PGP Public Key: http://folk.uio.no/rafael/

#2Adrian Klaver
adrian.klaver@aklaver.com
In reply to: Rafael Martinez (#1)
Re: Weird WAL problem - 9.0.3

On Wednesday, April 13, 2011 6:09:25 am Rafael Martinez wrote:

Hello

Yesterday we had a weird problem with the pg_xlog partition in one of
our servers:

- The amount of WAL files was much higher than (2*checkpoint_segments)+1
(over 360 WAL files)

Might want to take a look at:
http://www.postgresql.org/docs/9.0/interactive/wal-configuration.html
In particular:

"There will always be at least one WAL segment file, and will normally not be
more files than the higher of wal_keep_segments or (2 +
checkpoint_completion_target) * checkpoint_segments + 1. Each segment file is
normally 16 MB (though this size can be altered when building the server). You
can use this to estimate space requirements for WAL. Ordinarily, when old log
segment files are no longer needed, they are recycled (renamed to become the next
segments in the numbered sequence). If, due to a short-term peak of log output
rate, there are more than 3 * checkpoint_segments + 1 segment files, the unneeded
segment files will be deleted instead of recycled until the system gets back
under this limit."

--
Adrian Klaver
adrian.klaver@gmail.com

#3Rafael Martinez
r.m.guerrero@usit.uio.no
In reply to: Adrian Klaver (#2)
Re: Weird WAL problem - 9.0.3

On Wed, 2011-04-13 at 06:28 -0700, Adrian Klaver wrote:

On Wednesday, April 13, 2011 6:09:25 am Rafael Martinez wrote:

Might want to take a look at:

[......]

sequence). If, due to a short-term peak of log output rate, there are
more than 3 * checkpoint_segments + 1 segment files, the unneeded
segment files will be deleted instead of recycled until the system
gets back under this limit."

Thank you.

This explains the number of WAL files generated, I was not aware of the
(3*checkpoint_segments + 1) limit (I will RTBM better next time)

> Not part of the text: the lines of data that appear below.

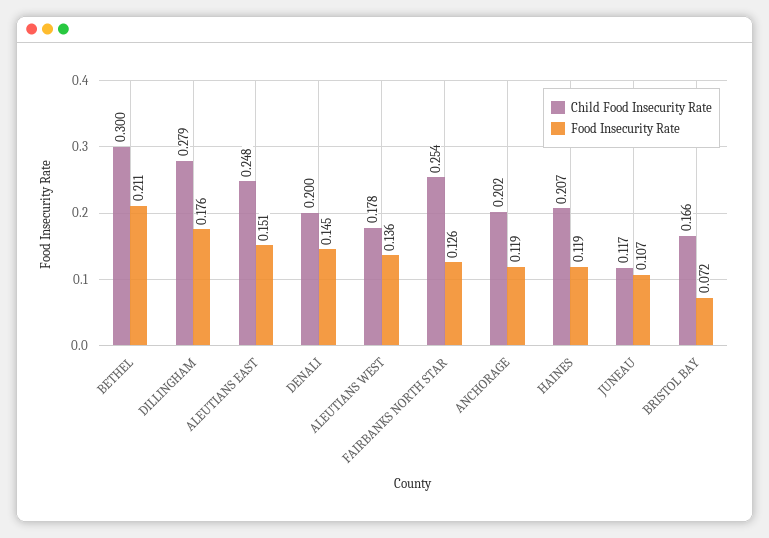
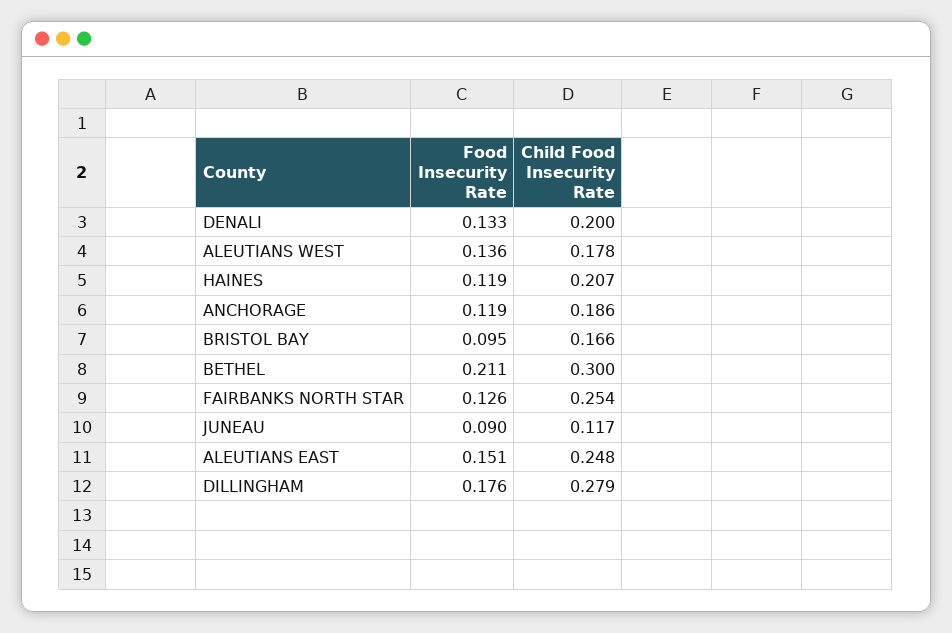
  {
    "Child Food Insecurity Rate": {
      "BETHEL": 0.3,
      "DILLINGHAM": 0.279,
      "ALEUTIANS EAST": 0.248,
      "DENALI": 0.2,
      "ALEUTIANS WEST": 0.178,
      "FAIRBANKS NORTH STAR": 0.254,
-     "ANCHORAGE": 0.202,
+     "ANCHORAGE": 0.186,
      "HAINES": 0.207,
      "JUNEAU": 0.117,
      "BRISTOL BAY": 0.166
    },
    "Food Insecurity Rate": {
      "BETHEL": 0.211,
      "DILLINGHAM": 0.176,
      "ALEUTIANS EAST": 0.151,
-     "DENALI": 0.145,
+     "DENALI": 0.133,
      "ALEUTIANS WEST": 0.136,
      "FAIRBANKS NORTH STAR": 0.126,
      "ANCHORAGE": 0.119,
      "HAINES": 0.119,
-     "JUNEAU": 0.107,
+     "JUNEAU": 0.09,
-     "BRISTOL BAY": 0.072
+     "BRISTOL BAY": 0.095
    }
  }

But this doesn't explain the WAL files not been created/recycled
time-ordered. I wonder if this happened because the partition got full
while the WALs were created/recycled?

regards,
--
Rafael Martinez Guerrero
Center for Information Technology
University of Oslo, Norway

PGP Public Key: http://folk.uio.no/rafael/

#4Tom Lane
tgl@sss.pgh.pa.us
In reply to: Rafael Martinez (#3)
Re: Weird WAL problem - 9.0.3

Rafael Martinez <r.m.guerrero@usit.uio.no> writes:

But this doesn't explain the WAL files not been created/recycled
time-ordered. I wonder if this happened because the partition got full
while the WALs were created/recycled?

When a checkpoint finishes, it scans the pg_xlog directory to find WAL
files that are no longer needed (because they're before the checkpoint's
WAL replay point). It will either rename them "forward" to become ready
for future use, or delete them if there are already enough future WAL
files present (as determined by checkpoint_segments). The order in
which old segments get renamed to be future ones is basically chance,
because it's determined by the order in which readdir() visits them.
So there's no reason to think that their file timestamps will be in
order.

I would expect WAL files that are *behind* the current write point to
have increasing write timestamps. But not those ahead.

regards, tom lane